*DATA TO EXAMINE:*
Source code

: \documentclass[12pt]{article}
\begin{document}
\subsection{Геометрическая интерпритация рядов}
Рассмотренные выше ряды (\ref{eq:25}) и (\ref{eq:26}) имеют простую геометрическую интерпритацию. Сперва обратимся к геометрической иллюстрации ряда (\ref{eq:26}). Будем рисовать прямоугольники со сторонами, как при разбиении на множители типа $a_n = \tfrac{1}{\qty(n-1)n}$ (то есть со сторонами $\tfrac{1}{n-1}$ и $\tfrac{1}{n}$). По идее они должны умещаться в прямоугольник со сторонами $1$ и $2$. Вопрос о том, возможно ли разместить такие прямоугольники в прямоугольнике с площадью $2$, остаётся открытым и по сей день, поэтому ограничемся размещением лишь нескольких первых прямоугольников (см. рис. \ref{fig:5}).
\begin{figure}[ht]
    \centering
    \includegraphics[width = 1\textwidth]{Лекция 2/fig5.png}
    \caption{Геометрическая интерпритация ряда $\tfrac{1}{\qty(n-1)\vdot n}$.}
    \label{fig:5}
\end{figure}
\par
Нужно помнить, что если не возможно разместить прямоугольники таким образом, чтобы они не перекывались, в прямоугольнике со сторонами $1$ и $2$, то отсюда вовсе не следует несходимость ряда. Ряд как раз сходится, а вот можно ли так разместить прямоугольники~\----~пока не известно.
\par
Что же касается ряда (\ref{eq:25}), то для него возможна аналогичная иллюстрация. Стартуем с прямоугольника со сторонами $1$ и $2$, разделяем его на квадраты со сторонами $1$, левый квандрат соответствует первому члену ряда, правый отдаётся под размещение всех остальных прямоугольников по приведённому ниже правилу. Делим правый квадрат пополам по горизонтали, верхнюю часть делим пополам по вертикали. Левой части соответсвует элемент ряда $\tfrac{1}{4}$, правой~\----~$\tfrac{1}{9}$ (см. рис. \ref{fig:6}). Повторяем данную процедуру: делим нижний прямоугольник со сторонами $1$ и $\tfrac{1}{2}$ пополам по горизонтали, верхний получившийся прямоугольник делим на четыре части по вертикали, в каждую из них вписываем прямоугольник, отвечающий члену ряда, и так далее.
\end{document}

*GOAL OF THE EXERCISE:* Write the records out again, character for character.

*FINISHED EXERCISE:*
Source code

: \documentclass[12pt]{article}
\begin{document}
\subsection{Геометрическая интерпритация рядов}
Рассмотренные выше ряды (\ref{eq:25}) и (\ref{eq:26}) имеют простую геометрическую интерпритацию. Сперва обратимся к геометрической иллюстрации ряда (\ref{eq:26}). Будем рисовать прямоугольники со сторонами, как при разбиении на множители типа $a_n = \tfrac{1}{\qty(n-1)n}$ (то есть со сторонами $\tfrac{1}{n-1}$ и $\tfrac{1}{n}$). По идее они должны умещаться в прямоугольник со сторонами $1$ и $2$. Вопрос о том, возможно ли разместить такие прямоугольники в прямоугольнике с площадью $2$, остаётся открытым и по сей день, поэтому ограничемся размещением лишь нескольких первых прямоугольников (см. рис. \ref{fig:5}).
\begin{figure}[ht]
    \centering
    \includegraphics[width = 1\textwidth]{Лекция 2/fig5.png}
    \caption{Геометрическая интерпритация ряда $\tfrac{1}{\qty(n-1)\vdot n}$.}
    \label{fig:5}
\end{figure}
\par
Нужно помнить, что если не возможно разместить прямоугольники таким образом, чтобы они не перекывались, в прямоугольнике со сторонами $1$ и $2$, то отсюда вовсе не следует несходимость ряда. Ряд как раз сходится, а вот можно ли так разместить прямоугольники~\----~пока не известно.
\par
Что же касается ряда (\ref{eq:25}), то для него возможна аналогичная иллюстрация. Стартуем с прямоугольника со сторонами $1$ и $2$, разделяем его на квадраты со сторонами $1$, левый квандрат соответствует первому члену ряда, правый отдаётся под размещение всех остальных прямоугольников по приведённому ниже правилу. Делим правый квадрат пополам по горизонтали, верхнюю часть делим пополам по вертикали. Левой части соответсвует элемент ряда $\tfrac{1}{4}$, правой~\----~$\tfrac{1}{9}$ (см. рис. \ref{fig:6}). Повторяем данную процедуру: делим нижний прямоугольник со сторонами $1$ и $\tfrac{1}{2}$ пополам по горизонтали, верхний получившийся прямоугольник делим на четыре части по вертикали, в каждую из них вписываем прямоугольник, отвечающий члену ряда, и так далее.
\end{document}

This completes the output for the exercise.